● **AUFGABENSTELLUNG**
Bearbeite den Text über die Demos gegen Rechtsextremismus: Gib den Abschnitt zwischen „Ende Januar 2024“ und „Rechtsextremismus (©Marie Oetgen)“, beide einschließlich, erneut aus und setze dabei „Personen“ anstelle von „Menschen“.

● **TEXTAUSZUG**
========
Demos gegen Rechtsextremismus: „Die Proteste sind nur der Anfang“

Ende Januar 2024 demonstrierten in Deutschland über eine Million Menschen gegen Rechtsextremismus und für Demokratie, allein in Hamburg waren es bis zu 100.000. Was der Protest zeigt und was daraus entstehen kann
Protest am 19. Januar 2024 in Hamburg
Am 19. Januar 2024 demonstrierten bis zu 100.000 Menschen in Hamburg gegen Rechtsextremismus (©Marie Oetgen)

Ende November 2023 treffen sich in einem Hotel nahe in Potsdam Mitglieder des Vereins Werteunion und Vertreter der Alternative für Deutschland (AfD) unter anderem mit Neonazis. Das Ziel: Einen „Geheimplan gegen Deutschland“ besprechen. So betitelt das Recherchenetzwerk Correctiv seinen Artikel, der das bis dahin geheime Treffen öffentlich werden lässt. Dass es solche Treffen gibt und dass die AfD mit den dort formulierten Gedanken sympathisiert, war bekannt. Jedoch gibt es jetzt erstmalig einen Nachweis. „Diese Recherche traf dazu auf eine sehr verbreitete Stimmung. Auf ein Gefühl, das sich aus Resignation, Hilflosigkeit und einem ganz großen Unbehagen zusammensetzte: Dass man gar nicht mehr weiß, was man gegen den fast unheimlichen Aufstieg der AfD tun soll“, sagt Dr. Nils Schuhmacher von der Universität Hamburg. „Sie war wie ein letzter Tropfen in ein volles Fass und hat bei vielen ein ‚Jetzt muss etwas Passieren-Gefühl‘ erzeugt.“

Die Reaktion: Demos gegen Rechtsextremismus

Dr. Nils Schuhmacher ist Wissenschaftlicher Mitarbeiter am Lehrstuhl für Kriminologische Sozialforschung an der Universität Hamburg und forscht unter anderem zu Kulturen und Bewegungen der extremen Rechten, politischem Protest und sozialen Bewegungen.
========
● **ROHDATEN**
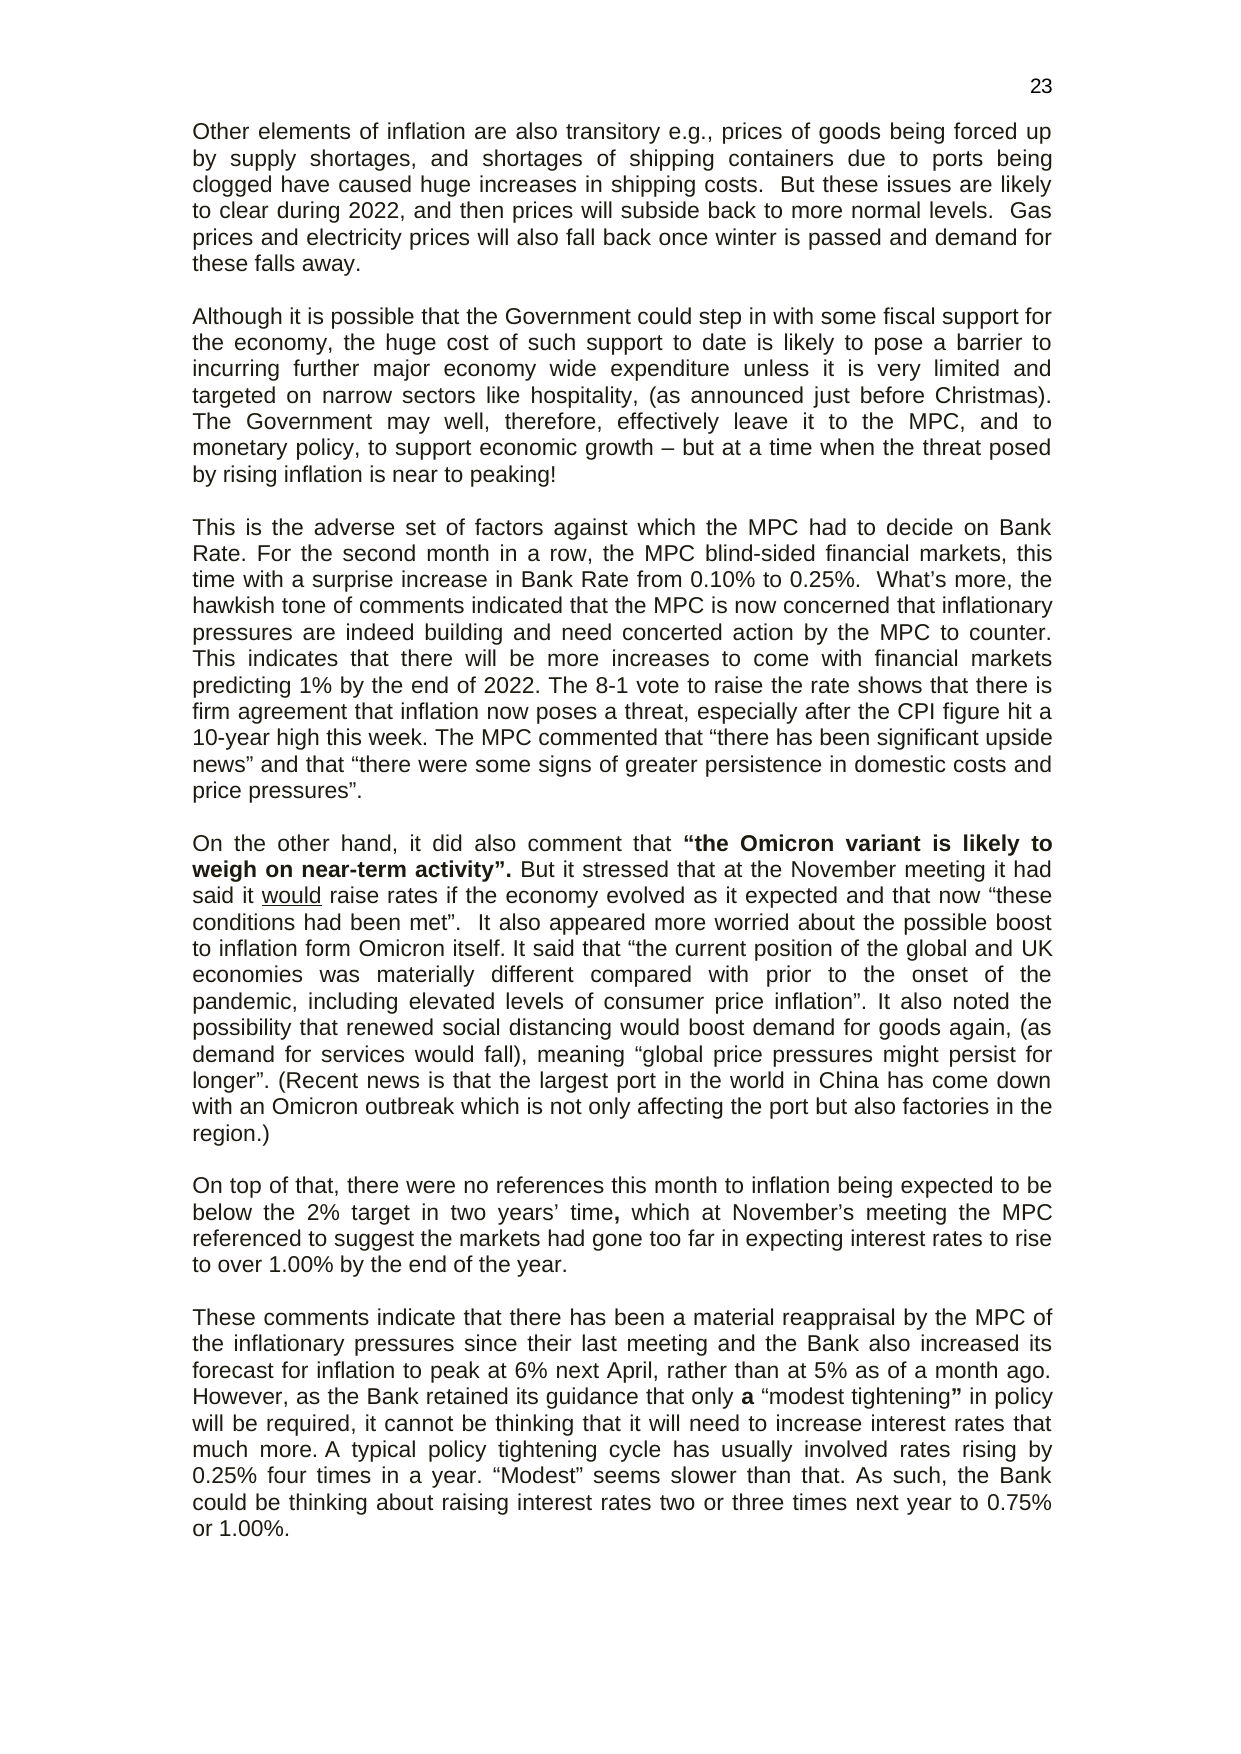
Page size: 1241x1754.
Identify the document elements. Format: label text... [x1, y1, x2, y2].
========
● **ERWARTETE ANTWORT**
Ende Januar 2024 demonstrierten in Deutschland über eine Million Personen gegen Rechtsextremismus und für Demokratie, allein in Hamburg waren es bis zu 100.000. Was der Protest zeigt und was daraus entstehen kann
Protest am 19. Januar 2024 in Hamburg
Am 19. Januar 2024 demonstrierten bis zu 100.000 Personen in Hamburg gegen Rechtsextremismus (©Marie Oetgen)